You can also use these four bases for success to succeed with your defilements. If you really want to seduce somebody, you have to really want to do it. You can’t think of the unattractiveness of the body at that point. Then you have to really stick with it and be focused. And you have to think through how you’re going to do it, reflecting on what’s worked and hasn’t worked in the past.

However, the Buddha doesn’t encourage you to use these bases for success for your defilements—with good reason. One, they’re usually focused outside, rather than on the mind inside, so they pull your attention away from your real problem. Two, they agitate the mind so that it can’t see clearly. And three, they often involve a lot of lies.

Just listen to the words of any love song. When I was in Thailand, there was a period when one song in particular was very popular.
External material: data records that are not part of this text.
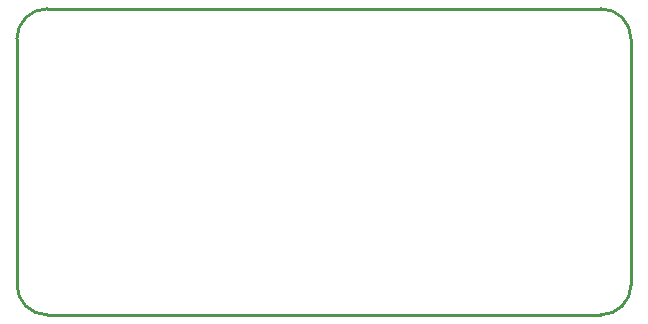
<source format=gm1>
G04 #@! TF.GenerationSoftware,KiCad,Pcbnew,7.0.6-71-g49772d2539*
G04 #@! TF.CreationDate,2023-08-07T20:45:02-04:00*
G04 #@! TF.ProjectId,Free_PDK,46726565-5f50-4444-9b2e-6b696361645f,rev?*
G04 #@! TF.SameCoordinates,Original*
G04 #@! TF.FileFunction,Profile,NP*
%FSLAX46Y46*%
G04 Gerber Fmt 4.6, Leading zero omitted, Abs format (unit mm)*
G04 Created by KiCad (PCBNEW 7.0.6-71-g49772d2539) date 2023-08-07 20:45:02*
%MOMM*%
%LPD*%
G01*
G04 APERTURE LIST*
G04 #@! TA.AperFunction,Profile*
%ADD10C,0.254000*%
G04 #@! TD*
G04 APERTURE END LIST*
D10*
X124764800Y-84328000D02*
X124764800Y-105156000D01*
X75311000Y-81788000D02*
X122224800Y-81788000D01*
X122224800Y-107696000D02*
X75311000Y-107696000D01*
X72771000Y-105156000D02*
G75*
G03*
X75311000Y-107696000I2540000J0D01*
G01*
X72771000Y-105156000D02*
X72771000Y-84328000D01*
X122224800Y-107696000D02*
G75*
G03*
X124764800Y-105156000I0J2540000D01*
G01*
X75311000Y-81788000D02*
G75*
G03*
X72771000Y-84328000I0J-2540000D01*
G01*
X124764800Y-84328000D02*
G75*
G03*
X122224800Y-81788000I-2540000J0D01*
G01*
M02*

</source>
Every morning when I went on my alms round, I would hear it. And the refrain of the song was, “Though a star may be so far, so far away, I’ll get it and put it in your hand.” It’s an obvious lie. And it’s saying, “I want you so much I’m willing to lie to you.”

So, to get back to the topic: On the path we use desire to bring the mind to concentration because we want to see the mind in action, and it’s more transparent when it’s brought to stillness. We also base our concentration on virtue to make it more honest, with a sense of the worth of what you’re doing, which is why virtue and views made straight are an important part of the foundation not only of mindfulness, but also of concentration.
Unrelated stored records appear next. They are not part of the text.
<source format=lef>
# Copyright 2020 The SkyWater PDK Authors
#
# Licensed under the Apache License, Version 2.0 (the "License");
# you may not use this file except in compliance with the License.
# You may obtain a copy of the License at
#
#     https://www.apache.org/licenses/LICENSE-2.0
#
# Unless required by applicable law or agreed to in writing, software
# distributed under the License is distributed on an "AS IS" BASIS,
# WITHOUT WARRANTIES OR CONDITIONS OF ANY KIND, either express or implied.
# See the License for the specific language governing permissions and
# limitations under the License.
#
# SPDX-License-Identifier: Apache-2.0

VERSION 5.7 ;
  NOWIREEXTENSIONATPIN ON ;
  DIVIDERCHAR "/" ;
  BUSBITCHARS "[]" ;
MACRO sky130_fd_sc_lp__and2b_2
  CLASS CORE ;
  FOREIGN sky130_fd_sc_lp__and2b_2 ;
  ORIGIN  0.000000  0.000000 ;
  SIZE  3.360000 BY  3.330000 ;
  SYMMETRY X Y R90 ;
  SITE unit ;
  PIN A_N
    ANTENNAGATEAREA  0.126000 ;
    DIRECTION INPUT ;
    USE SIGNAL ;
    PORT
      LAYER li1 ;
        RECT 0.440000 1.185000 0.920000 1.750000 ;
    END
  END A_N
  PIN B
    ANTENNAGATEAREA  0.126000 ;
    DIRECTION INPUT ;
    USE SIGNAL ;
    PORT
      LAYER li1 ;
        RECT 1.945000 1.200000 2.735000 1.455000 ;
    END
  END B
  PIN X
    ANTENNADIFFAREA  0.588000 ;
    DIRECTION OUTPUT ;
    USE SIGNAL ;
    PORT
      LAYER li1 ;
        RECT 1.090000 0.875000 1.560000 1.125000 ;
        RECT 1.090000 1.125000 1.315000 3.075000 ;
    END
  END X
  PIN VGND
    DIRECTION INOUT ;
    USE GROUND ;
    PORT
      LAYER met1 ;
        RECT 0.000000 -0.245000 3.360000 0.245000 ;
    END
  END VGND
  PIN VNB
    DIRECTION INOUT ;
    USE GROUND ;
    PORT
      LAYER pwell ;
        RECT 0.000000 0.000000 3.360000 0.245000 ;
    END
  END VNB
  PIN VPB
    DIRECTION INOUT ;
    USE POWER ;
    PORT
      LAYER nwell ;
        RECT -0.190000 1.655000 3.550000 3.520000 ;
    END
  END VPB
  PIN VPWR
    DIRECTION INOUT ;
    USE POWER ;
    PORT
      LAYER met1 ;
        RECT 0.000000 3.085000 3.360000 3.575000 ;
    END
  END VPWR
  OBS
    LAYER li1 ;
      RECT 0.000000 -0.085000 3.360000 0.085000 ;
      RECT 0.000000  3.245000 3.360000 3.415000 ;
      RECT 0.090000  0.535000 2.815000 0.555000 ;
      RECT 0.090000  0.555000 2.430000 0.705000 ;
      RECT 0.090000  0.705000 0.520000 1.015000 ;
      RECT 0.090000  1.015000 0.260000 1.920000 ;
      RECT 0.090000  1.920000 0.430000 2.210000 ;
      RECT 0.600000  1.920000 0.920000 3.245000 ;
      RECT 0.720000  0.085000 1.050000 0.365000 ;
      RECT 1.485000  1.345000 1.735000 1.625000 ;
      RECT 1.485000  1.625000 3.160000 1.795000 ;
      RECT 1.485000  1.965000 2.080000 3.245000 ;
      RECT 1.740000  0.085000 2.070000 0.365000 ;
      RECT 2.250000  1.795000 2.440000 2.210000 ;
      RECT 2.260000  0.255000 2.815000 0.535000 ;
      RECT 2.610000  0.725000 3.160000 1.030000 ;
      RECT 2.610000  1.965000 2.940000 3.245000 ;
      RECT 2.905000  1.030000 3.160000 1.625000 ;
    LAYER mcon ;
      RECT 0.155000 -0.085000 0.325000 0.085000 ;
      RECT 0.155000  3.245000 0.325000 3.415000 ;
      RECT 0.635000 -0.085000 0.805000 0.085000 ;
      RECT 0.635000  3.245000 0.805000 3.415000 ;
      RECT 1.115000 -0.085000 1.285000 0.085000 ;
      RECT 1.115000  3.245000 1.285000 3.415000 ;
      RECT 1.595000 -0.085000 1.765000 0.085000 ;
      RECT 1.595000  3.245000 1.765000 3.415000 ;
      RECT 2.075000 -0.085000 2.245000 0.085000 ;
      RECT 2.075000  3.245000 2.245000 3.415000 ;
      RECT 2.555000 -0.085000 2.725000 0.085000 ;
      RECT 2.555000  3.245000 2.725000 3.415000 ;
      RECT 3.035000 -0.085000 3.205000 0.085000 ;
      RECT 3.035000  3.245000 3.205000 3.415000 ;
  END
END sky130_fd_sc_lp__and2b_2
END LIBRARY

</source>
Now, as you master any skill, your sense of self begins to fade away as your actions fall more and more in line with what you want them to do, and you can be more and more focused on the actions rather than on yourself. This is when you get “into the zone.” This point will be important as the path progresses, as you direct your thoughts away from your attachment to self and toward your actions. We’ll discuss this point more later in the retreat.

As for the strategy that’s required for this task, remember those three types of craving that lead to suffering: craving for sensuality, for becoming, for non-becoming. The fact that the craving for non-becoming is part of the problem creates a practical dilemma as you’re trying to bring an end to the craving that leads to becoming. Remember what non-becoming means: the destruction of a becoming that’s already there. The Buddha’s solution is not to try to destroy a state of becoming that’s already there, but to let it fall away on its own. Meanwhile, you focus on the processes that would lead to a new becoming, and then develop dispassion for them before they create a new state of becoming.

When you bring the mind to concentration, you’re actually getting hands-on experience with the steps that lead to becoming. In the Buddha’s description of dependent co-arising, some of the factors that come before becoming include the three fabrications. They also include a factor called name-and-form.

Form is the body as you sense it from inside: the properties of coolness, warmth, solidity, and energy.

Name includes different mental actions: perception, feeling, intention, and attention.

When you’re doing concentration, you’re focused on these things and activities in and of themselves. For form, you’re focusing on the breath. As for name, you have the perception of how you visualize the breath to yourself. There are the feelings of pleasure or pain that you feel as you meditate. You have the intention to stay in the breath. And you’re paying attention to what’s going on in the body, what’s going on in the mind, focusing on questions that help bring things to stillness.

So as you’re getting focused on the breath, you’re beginning to see these processes before they become a state of becoming. The state of concentration itself is a type of becoming, but as you get more and more skilled at it, you get more and more sensitive to the processes that lead up to it. As you get to see them in action, you gain a sense of how ephemeral they are and how they require constant attention. Eventually, you begin to develop dispassion for them. That’s how you get past becoming without falling into the trap of craving for non-becoming.

That’s where the path is headed.

But before we explore that topic more fully, we have to look at some of the Buddha’s other teachings on how to use desire to develop the path. And that will be the topic for tomorrow night.